I’ve just finished course 1 in the specialization, and tried to implement a polynomial regressor with feature scaling and regularization.

I tried to fit the model in these input values:

```
features = np.array([0.5, 3, 5, 12, 100])
targets = np.array([-0.25, 6, 20, 132, 9900])
```

These values lie exactly on the curve `x^2 - x`

.

Without regularization (regularization parameter = 0), I get this result:

```
Cost: 1.0057510780545684e-19
w: [-1. 1.]
b: -6.161826604511589e-10
```

This is good so far. But when I set the regularization term to 1, I get this result:

```
Cost: 79600.11697910336
w: [46.0003336 0.45965975]
b: -32.76440392902737
```

I’m okay with the cost going up, after all, we’re reducing overfitting, which should result in an increase in the cost function.

But, the weights?.. I would expect all weight to be smaller. Even though the weight of the term `x^2`

got smaller, the term for `x`

got much bigger.

Is this a correct behavior? I suspect that since I’m doing feature scaling, the values are getting much smaller, which might have an impact.

If I set the regularization parameter to something much smaller like `0.001`

, I get this result:

```
Cost: 37.974732753837024
w: [1.59413222 0.97505558]
b: -11.740479905065058
```

I have a feeling that this is not correct, and that it’s a bug.

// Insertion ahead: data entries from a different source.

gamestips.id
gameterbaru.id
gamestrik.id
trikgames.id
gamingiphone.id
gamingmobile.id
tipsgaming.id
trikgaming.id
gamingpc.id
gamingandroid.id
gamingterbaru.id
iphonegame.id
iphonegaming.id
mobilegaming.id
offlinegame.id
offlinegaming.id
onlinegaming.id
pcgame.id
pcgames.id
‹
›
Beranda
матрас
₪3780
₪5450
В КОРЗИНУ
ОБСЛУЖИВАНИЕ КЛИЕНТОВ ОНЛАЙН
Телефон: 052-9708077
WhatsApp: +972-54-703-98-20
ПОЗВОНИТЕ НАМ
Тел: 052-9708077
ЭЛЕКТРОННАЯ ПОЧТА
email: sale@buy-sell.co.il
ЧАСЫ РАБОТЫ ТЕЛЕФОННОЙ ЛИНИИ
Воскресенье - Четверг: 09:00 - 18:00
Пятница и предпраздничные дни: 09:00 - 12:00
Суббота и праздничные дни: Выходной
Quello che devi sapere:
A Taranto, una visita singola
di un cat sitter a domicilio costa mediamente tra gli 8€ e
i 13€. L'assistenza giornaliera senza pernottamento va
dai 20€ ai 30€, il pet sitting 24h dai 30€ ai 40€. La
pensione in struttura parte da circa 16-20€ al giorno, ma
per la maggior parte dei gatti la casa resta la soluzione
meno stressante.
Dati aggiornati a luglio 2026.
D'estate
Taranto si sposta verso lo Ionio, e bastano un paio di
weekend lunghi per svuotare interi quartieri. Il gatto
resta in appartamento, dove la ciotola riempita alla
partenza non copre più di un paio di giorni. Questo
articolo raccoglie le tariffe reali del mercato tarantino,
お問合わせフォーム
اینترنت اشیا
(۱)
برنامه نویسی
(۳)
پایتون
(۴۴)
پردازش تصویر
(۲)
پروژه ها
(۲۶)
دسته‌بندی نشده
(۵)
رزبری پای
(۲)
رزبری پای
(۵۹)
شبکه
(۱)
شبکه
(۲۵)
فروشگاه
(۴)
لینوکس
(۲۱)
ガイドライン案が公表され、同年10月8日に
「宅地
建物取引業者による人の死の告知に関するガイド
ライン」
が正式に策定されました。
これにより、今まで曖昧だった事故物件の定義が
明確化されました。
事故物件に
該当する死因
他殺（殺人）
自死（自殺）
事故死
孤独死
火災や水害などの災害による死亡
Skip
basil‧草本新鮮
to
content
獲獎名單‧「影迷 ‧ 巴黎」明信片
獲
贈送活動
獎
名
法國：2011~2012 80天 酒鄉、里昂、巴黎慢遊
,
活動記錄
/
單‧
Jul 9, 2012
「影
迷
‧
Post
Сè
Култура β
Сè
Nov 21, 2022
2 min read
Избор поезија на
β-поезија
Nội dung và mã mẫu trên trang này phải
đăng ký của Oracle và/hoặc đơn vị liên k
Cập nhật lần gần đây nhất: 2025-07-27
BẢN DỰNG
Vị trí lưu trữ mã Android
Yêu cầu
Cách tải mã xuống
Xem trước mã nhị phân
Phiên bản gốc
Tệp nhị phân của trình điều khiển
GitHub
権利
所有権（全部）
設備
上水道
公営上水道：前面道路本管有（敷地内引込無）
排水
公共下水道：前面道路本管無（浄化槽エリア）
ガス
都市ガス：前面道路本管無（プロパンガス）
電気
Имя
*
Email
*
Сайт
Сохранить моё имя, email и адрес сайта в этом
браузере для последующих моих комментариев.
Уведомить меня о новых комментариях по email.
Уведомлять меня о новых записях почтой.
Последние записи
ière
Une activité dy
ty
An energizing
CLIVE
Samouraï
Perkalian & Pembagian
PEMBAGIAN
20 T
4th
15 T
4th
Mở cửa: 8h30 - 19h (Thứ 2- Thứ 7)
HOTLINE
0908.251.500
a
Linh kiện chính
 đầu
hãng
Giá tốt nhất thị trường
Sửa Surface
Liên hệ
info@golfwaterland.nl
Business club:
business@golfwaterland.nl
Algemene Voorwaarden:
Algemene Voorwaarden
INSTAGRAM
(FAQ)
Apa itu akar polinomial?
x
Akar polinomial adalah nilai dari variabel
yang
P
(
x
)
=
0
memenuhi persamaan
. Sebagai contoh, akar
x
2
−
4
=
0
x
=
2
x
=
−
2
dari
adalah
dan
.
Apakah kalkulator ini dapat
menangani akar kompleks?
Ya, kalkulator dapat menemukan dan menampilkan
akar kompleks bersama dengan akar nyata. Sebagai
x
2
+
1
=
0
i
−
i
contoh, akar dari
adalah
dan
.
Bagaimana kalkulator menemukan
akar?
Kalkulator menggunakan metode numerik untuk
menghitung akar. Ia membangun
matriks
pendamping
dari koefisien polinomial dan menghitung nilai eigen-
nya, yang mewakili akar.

My code for gradient descent:

{*Moderator’s Edit: Code Removed*}

If this is not a bug, how is this a correct behavior? Why is one weight getting much bigger while the other is getting smaller? Why not the two together?

And, is there a way to make sense of the weights and determine whether the current value of the regularization parameter is good or not? I mean, is there a threshold or something between underfitting and overfitting that I should put in mind, or is it just by experimentation?